Few days before he assumes office as the president of Nigeria, General Muhammadu Buhari has come to terms with the huge tasks ahead of him. Unlike the time of the campaigns when promises were reeled out without with qualms, when miraculous change rented the air, reality seems to have set in and the president-elect is literally on his knees begging for time writes EMMA ALOZIE


Since General Muhammadu Buhari was declared winner of the March 28 presidential elections, it seems that the reality of the enormity of the work before him has dawned on him. At every event or forum, he has never wasted time to plead with Nigerians not to expect miracles because according to him, the tasks ahead are enormous.
This sharply contracts with myriads of promises the General and his All Progressives Congress, APC inundated Nigerians with, in the build up to the elections. The campaign promises ranged from the realistic to the utterly ridiculous.

Instructions to follow.
Please answer these from the article on Buhari:
(a) Which presidential elections was Buhari declared the winner of?
(b) What does he plead with Nigerians not to expect?
(c) What range did the campaign promises cover?

Dataset extract.
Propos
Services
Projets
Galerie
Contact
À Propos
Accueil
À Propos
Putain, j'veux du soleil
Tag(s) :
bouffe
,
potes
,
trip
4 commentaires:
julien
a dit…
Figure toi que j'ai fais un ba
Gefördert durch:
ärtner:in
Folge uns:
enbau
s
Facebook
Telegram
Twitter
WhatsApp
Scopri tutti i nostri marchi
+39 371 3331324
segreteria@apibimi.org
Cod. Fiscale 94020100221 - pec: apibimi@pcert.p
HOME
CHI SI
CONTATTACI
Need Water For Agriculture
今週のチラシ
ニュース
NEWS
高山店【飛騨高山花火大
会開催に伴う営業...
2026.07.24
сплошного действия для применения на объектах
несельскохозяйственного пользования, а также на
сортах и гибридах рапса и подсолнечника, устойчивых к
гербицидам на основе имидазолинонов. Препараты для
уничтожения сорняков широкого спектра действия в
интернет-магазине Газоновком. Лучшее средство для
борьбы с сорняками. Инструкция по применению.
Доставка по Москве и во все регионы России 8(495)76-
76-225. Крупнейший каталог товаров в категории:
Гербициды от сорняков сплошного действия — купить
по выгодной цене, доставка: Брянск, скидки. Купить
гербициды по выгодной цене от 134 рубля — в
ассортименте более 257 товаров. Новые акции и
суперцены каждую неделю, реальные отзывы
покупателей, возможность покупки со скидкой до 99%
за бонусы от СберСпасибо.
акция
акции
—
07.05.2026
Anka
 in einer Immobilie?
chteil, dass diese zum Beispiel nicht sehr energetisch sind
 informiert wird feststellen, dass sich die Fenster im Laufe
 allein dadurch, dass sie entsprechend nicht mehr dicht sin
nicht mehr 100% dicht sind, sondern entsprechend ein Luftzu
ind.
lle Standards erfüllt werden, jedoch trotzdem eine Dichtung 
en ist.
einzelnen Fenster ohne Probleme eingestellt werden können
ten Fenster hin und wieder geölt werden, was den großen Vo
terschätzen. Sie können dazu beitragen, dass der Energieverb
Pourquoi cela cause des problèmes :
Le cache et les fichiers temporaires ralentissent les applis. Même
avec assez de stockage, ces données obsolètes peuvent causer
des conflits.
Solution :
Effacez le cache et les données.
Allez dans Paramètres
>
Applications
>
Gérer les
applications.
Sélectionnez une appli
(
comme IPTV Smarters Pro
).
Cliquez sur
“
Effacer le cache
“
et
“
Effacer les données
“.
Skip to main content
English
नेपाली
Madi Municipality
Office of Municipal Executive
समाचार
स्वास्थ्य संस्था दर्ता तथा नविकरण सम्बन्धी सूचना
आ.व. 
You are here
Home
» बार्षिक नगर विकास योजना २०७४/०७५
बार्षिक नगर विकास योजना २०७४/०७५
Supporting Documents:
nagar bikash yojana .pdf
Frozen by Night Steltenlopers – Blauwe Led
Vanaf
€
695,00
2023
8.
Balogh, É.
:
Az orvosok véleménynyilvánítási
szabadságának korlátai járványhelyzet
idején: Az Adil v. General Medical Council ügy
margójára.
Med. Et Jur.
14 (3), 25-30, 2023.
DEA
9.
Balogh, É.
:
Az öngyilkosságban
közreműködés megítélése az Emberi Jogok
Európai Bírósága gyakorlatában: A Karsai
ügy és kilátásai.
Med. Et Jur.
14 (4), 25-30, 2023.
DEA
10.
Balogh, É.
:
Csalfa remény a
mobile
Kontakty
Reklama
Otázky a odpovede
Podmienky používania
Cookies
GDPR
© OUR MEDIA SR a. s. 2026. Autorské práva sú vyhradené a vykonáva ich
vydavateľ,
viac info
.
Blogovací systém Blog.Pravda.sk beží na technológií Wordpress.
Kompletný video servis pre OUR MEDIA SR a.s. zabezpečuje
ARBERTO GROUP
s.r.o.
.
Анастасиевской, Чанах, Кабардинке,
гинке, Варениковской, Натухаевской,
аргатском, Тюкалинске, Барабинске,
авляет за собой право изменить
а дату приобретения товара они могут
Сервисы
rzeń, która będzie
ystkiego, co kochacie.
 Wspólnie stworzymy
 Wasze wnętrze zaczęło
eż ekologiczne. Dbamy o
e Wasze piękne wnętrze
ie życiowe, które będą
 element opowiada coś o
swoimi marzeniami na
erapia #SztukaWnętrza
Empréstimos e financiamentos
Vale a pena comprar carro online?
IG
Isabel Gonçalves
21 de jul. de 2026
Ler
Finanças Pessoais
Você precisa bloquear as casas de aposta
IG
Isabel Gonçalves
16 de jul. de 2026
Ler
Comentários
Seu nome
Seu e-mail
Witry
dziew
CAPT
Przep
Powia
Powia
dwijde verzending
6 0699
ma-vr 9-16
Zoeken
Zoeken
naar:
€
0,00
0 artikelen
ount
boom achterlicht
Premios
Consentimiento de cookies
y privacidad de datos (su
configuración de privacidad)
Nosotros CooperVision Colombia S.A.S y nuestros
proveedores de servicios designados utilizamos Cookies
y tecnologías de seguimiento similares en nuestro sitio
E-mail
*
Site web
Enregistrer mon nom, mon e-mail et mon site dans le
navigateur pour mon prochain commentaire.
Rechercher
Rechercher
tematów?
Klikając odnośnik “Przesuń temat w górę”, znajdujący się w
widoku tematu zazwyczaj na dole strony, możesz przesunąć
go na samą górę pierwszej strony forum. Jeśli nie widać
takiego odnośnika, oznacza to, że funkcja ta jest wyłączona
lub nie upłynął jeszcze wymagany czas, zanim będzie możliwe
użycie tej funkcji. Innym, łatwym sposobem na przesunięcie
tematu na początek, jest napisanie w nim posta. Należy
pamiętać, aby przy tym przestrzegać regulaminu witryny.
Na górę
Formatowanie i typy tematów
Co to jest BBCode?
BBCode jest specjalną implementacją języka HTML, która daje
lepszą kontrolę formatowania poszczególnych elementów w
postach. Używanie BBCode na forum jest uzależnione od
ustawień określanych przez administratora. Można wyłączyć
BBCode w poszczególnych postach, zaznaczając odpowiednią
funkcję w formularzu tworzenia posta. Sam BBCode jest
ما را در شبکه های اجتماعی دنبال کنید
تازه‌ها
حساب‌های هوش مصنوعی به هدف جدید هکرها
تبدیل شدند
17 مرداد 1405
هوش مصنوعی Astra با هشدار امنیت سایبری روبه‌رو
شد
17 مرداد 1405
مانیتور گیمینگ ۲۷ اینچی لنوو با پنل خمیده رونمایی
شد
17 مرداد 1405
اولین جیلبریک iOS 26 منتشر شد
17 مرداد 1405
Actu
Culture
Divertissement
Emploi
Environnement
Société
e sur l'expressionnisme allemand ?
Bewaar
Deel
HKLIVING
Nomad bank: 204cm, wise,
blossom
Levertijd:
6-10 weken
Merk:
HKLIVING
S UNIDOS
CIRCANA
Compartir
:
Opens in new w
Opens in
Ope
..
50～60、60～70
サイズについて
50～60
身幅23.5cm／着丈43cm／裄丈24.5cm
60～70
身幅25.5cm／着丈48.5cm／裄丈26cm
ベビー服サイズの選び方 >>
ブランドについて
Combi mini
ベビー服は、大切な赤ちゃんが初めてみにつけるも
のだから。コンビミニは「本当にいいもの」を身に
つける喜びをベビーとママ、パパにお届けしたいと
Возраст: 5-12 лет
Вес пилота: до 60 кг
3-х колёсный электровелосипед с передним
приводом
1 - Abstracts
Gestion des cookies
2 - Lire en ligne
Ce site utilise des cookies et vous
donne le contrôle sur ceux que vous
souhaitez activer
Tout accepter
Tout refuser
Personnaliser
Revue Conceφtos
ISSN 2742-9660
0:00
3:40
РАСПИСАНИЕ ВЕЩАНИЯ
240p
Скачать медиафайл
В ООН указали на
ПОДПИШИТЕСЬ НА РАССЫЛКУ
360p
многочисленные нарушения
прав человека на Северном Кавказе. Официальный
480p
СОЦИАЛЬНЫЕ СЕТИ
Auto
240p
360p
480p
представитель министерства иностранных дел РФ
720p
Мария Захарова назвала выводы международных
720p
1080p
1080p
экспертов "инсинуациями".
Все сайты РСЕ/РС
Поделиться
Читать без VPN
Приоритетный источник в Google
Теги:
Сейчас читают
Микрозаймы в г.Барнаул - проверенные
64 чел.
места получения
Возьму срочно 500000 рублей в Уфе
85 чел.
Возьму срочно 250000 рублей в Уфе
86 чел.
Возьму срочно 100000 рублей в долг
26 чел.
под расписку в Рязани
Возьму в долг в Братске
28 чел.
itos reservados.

Result of the task.
(a) The March 28 presidential elections.
(b) Miracles.
(c) From the realistic to the utterly ridiculous.